# The Rut is on!



## Rangerangler (Apr 8, 2012)

I live in the North Canton area. Today I was at Kmart watching the deer and the bucks were chasing the does and we actually seen one breed a doe. It was crazy to see the bucks running and chasing the other small bucks away from his doe.

Sorta felt sorry for her, the buck to doe ratio in the area is about 80/20 in favor of the boys.


----------



## chrisrf815 (Jul 6, 2014)

Sounds like its time to start killing some bucks, only to get thatvratio done of course lol


----------



## Bluewalleye (Jun 1, 2009)

Is that the Kmart on North Main st? Just north of Applegrove rd? Cause I believe those deer are in a high fenced in area. Not sure who owns them. But I drive by them every once and a while.


----------



## Rangerangler (Apr 8, 2012)

Bluewalleye said:


> Is that the Kmart on North Main st? Just north of Applegrove rd? Cause I believe those deer are in a high fenced in area. Not sure who owns them. But I drive by them every once and a while.


Yes it is. I drive by every time I’m down that way. It’s actually not a hi-fenced in area, though the fence is there The fence on the Main Street side is normal height. 

They are neat to watch up that close.


----------



## Bluewalleye (Jun 1, 2009)

Rangerangler said:


> Yes it is. I drive by every time I’m down that way. It’s actually not a hi-fenced in area, though the fence is there The fence on the Main Street side is normal height.
> 
> They are neat to watch up that close.


Your right about the fence on N. Main. It is funny that those deer never leave that land. I guess they have everything they want there.


----------



## Rangerangler (Apr 8, 2012)

Bluewalleye said:


> Your right about the fence on N. Main. It is funny that those deer never leave that land. I guess they have everything they want there.


Yes they do, but there has to be some inbreeding.


----------



## crittergitter (Jun 9, 2005)

Nope, my forcaster says it won't come in this year until about 11/26 or so. You all can stay home for the next 2 weeks and you won't miss nothin!


----------



## miked913 (Feb 29, 2008)

■ **Data extract**
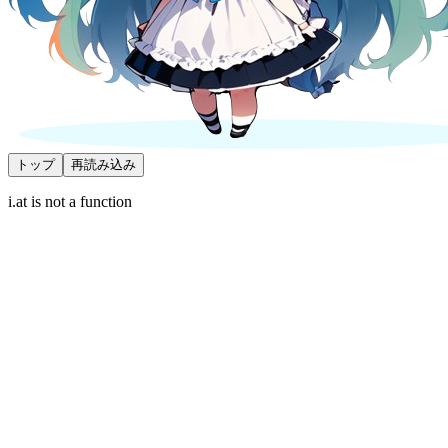
トップ
再読み込み
i.at is not a function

■ **Exercise directions**
Name every distinct username that heads a post in the forum thread about the deer rut above, each listed once.

■ **Answer to the exercise**
Rangerangler, chrisrf815, Bluewalleye, crittergitter, miked913